#AUTONOMIA "Coletivos, grupos, e entidades articulam Conferência Livre de Cultura"

A Praça Antônio Pereira vai se transformar num espaço de reflexão e proposição de políticas públicas para a Cultura às sete e meia da noite desta quinta-feira (25 de Maio, Dia de África), quando acontecerá a primeira de uma série de reuniões preparatórias à I Conferência Livre de Cultura.
Os organizadores querem a participação do cidadão na definição das políticas públicas e no controle das ações do Estado em escala federal, estadual, e municipal, previstos no Inciso II, Artigo 204, da Constituição (1998), que assegura – textualmente - "a participação da população, por meio de organizações representativas, na formulação das políticas e no controle das ações em todos os níveis".

POLÍTICA - Espaços institucionais de deliberação das diretrizes gerais de uma determinada política pública, as Conferências se constituem em um importante instrumento da democracia participativa, e permitem a construção de propostas para a melhoria das políticas de forma mais ampliada e descentralizada.
Composta de etapas municipais, estaduais e a nacional; eleições de representantes; e resoluções de caráter propositivo para a melhoria das políticas públicas; as conferências possuem uma dinâmica de funcionamento próprio.

CONFERÊNCIA LIVRE - As conferências livres são um diferencial, que representam uma inovação diante do modelo tradicional de conferência, e que permite o protagonismo da sociedade civil, via autonomia de definição de metodologias, e de formas de mobilização dos envolvidos.
Estas conferências exigem ações de mobilização e comunicação entre os seus atores políticos, mediante critérios de legitimidade, e pluralidade, e que envolvem as novas formas de organização, e institucionalidades presentes na sociedade civil, com todos os seus desafios e contradições.

INDICADORES - Até julho de 2009, foram registrados 105 processos de conferências no Brasil, sendo a primeira de Saúde realizada em 1947, envolvendo, desde então diferentes atores, movimentos sociais, organizações comunitárias, associações.
Em 2005, a 1ª CNC contou com cerca de 60 mil pessoas, de 1.190 cidades; e 17 estados; a 2ª CNC (2010), contou com 220 mil participantes, envolvendo todos os estados, e 57% das cidades brasileiras; a 3ª CNC  (2013) contou com a participação de representantes dos 26 estados e do Distrito Federal.
Desde então, outras Conferências foram realizadas no Brasil, contribuindo para o amadurecimento desses espaços como instrumentos importantes para participação popular.
“A sociedade reivindica direitos e formula propostas, que são absorvidas pelas políticas públicas de Estado, as quais, ela, sociedade, tem a obrigação de acompanhar, fiscalizar, e aprimorar”, finaliza o ativista cultural, poeta, professor e realizador Francisco Weyl, um dos organizadores do encontro.

SERVIÇO – REUNIÃO preparatória à Conferência Livre de Cultura de Bragança do Pará.
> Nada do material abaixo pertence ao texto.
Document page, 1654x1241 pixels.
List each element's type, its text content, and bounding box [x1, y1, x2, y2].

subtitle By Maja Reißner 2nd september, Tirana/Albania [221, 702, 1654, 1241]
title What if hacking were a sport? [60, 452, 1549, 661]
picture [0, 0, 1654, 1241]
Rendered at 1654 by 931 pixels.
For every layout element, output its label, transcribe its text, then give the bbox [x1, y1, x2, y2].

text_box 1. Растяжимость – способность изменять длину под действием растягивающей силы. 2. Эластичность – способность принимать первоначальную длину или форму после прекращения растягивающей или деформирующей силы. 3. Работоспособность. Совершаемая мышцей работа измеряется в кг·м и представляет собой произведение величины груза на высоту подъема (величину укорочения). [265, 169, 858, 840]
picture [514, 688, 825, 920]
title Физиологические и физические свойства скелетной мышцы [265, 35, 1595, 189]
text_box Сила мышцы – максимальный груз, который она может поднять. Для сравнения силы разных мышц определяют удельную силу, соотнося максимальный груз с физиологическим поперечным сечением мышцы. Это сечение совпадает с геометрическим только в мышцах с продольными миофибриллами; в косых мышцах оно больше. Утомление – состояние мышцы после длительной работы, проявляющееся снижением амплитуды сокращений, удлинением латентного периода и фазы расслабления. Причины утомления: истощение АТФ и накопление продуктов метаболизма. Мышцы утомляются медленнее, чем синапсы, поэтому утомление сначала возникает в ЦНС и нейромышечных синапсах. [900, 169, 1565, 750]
Dia 25 de Maio: 19H30. Coreto da Praça Antônio Pereira.

Pauta:
1 - Informes e Apresentação
(Mapeamento de coletivos, grupos, entidades, instituições, empresários setoriais)
2 - Histórico SNC / Lei Municipal de Cultura / Conselho
3 - Organização do Fórum Permanente de Cultura de Bragança
e do Movimento Cultura Livre Bragança
4 - Criação de Grupos de Trabalho (1-MOBILIZAÇÃO / 2-ESTRUTURA)
5 - Definir Agenda Política
– Ida a Seculd
- Próxima REUNIÃO
6 - O que ocorrer



Fonte ©#TRIBUNADOSALGADO 
(Com informações de http://www.cultura.gov.br/documents 
Movimento Cultura Viva Santo André / Luciana Doll Martinelli http://www.secretariadegoverno.gov.br/.arquivos/monografias/Luciana%20Doll%20Martinelli.pdf)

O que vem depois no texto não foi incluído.